#### [課題の目的]
次のリストの全行を一字一句変えずに書き写してください。画像を示す行は答えに含めないでください。

#### [表示データ]
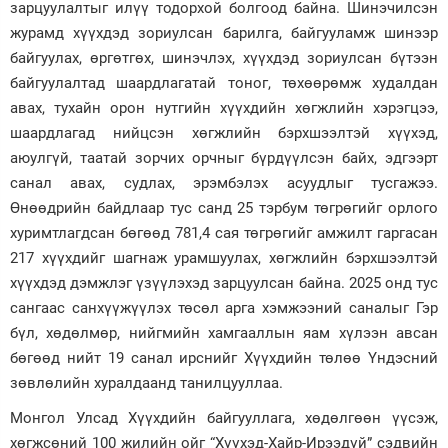
зарцуулалтыг илүү тодорхой болгоод байна. Шинэчилсэн
журамд хүүхдэд зориулсан барилга, байгууламж шинээр
байгуулах, өргөтгөх, шинэчлэх, хүүхдэд зориулсан бүтээн
байгуулалтад шаардлагатай тоног, төхөөрөмж худалдан
авах, тухайн орон нутгийн хүүхдийн хөгжлийн хэрэгцээ,
шаардлагад нийцсэн хөгжлийн бэрхшээлтэй хүүхэд,
аюулгүй, таатай зорчих орчныг бүрдүүлсэн байх, эдгээрт
санал авах, судлах, эрэмбэлэх асуудлыг тусгажээ.
Өнөөдрийн байдлаар тус санд 25 тэрбум төгрөгийг орлого
хуримтлагдсан бөгөөд 781,4 сая төгрөгийг амжилт гаргасан
217 хүүхдийг шагнаж урамшуулах, хөгжлийн бэрхшээлтэй
хүүхдэд дэмжлэг үзүүлэхэд зарцуулсан байна. 2025 онд тус
сангаас санхүүжүүлэх төсөл арга хэмжээний саналыг Гэр
бүл, хөдөлмөр, нийгмийн хамгааллын яам хүлээн авсан
бөгөөд нийт 19 санал ирснийг Хүүхдийн төлөө Үндэсний
зөвлөлийн хуралдаанд танилцууллаа.
Монгол Улсад Хүүхдийн байгууллага, хөдөлгөөн үүсэж,
хөгжсөний 100 жилийн ойг “Хүүхэд-Хайр-Ирээдүй” сэдвийн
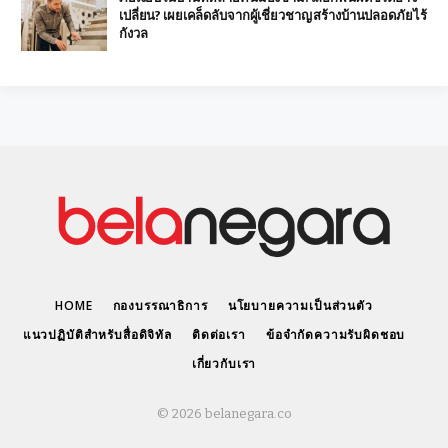
เปลี่ยน? เผยเคล็ดลับจากผู้เชี่ยวชาญ สร้างบ้านปลอดภัยไร้
กังวล
HOME
กองบรรณาธิการ
นโยบายความเป็นส่วนตัว
แนวปฏิบัติสำหรับสื่อดิจิทัล
ติดต่อเรา
ข้อจำกัดความรับผิดชอบ
เกี่ยวกับเรา
© 2026 belanegara.co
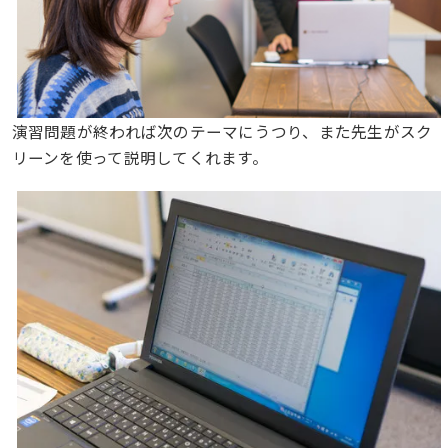
演習問題が終われば次のテーマにうつり、また先生がスク
リーンを使って説明してくれます。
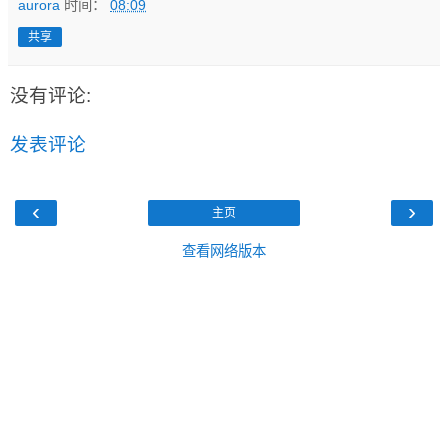
aurora
时间：
08:09
共享
没有评论:
发表评论
‹
›
主页
查看网络版本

#### [結果は以下]
зарцуулалтыг илүү тодорхой болгоод байна. Шинэчилсэн
журамд хүүхдэд зориулсан барилга, байгууламж шинээр
байгуулах, өргөтгөх, шинэчлэх, хүүхдэд зориулсан бүтээн
байгуулалтад шаардлагатай тоног, төхөөрөмж худалдан
авах, тухайн орон нутгийн хүүхдийн хөгжлийн хэрэгцээ,
шаардлагад нийцсэн хөгжлийн бэрхшээлтэй хүүхэд,
аюулгүй, таатай зорчих орчныг бүрдүүлсэн байх, эдгээрт
санал авах, судлах, эрэмбэлэх асуудлыг тусгажээ.
Өнөөдрийн байдлаар тус санд 25 тэрбум төгрөгийг орлого
хуримтлагдсан бөгөөд 781,4 сая төгрөгийг амжилт гаргасан
217 хүүхдийг шагнаж урамшуулах, хөгжлийн бэрхшээлтэй
хүүхдэд дэмжлэг үзүүлэхэд зарцуулсан байна. 2025 онд тус
сангаас санхүүжүүлэх төсөл арга хэмжээний саналыг Гэр
бүл, хөдөлмөр, нийгмийн хамгааллын яам хүлээн авсан
бөгөөд нийт 19 санал ирснийг Хүүхдийн төлөө Үндэсний
зөвлөлийн хуралдаанд танилцууллаа.
Монгол Улсад Хүүхдийн байгууллага, хөдөлгөөн үүсэж,
хөгжсөний 100 жилийн ойг “Хүүхэд-Хайр-Ирээдүй” сэдвийн
เปลี่ยน? เผยเคล็ดลับจากผู้เชี่ยวชาญ สร้างบ้านปลอดภัยไร้
กังวล
HOME
กองบรรณาธิการ
นโยบายความเป็นส่วนตัว
แนวปฏิบัติสำหรับสื่อดิจิทัล
ติดต่อเรา
ข้อจำกัดความรับผิดชอบ
เกี่ยวกับเรา
© 2026 belanegara.co
演習問題が終われば次のテーマにうつり、また先生がスク
リーンを使って説明してくれます。
aurora
时间：
08:09
共享
没有评论:
发表评论
‹
›
主页
查看网络版本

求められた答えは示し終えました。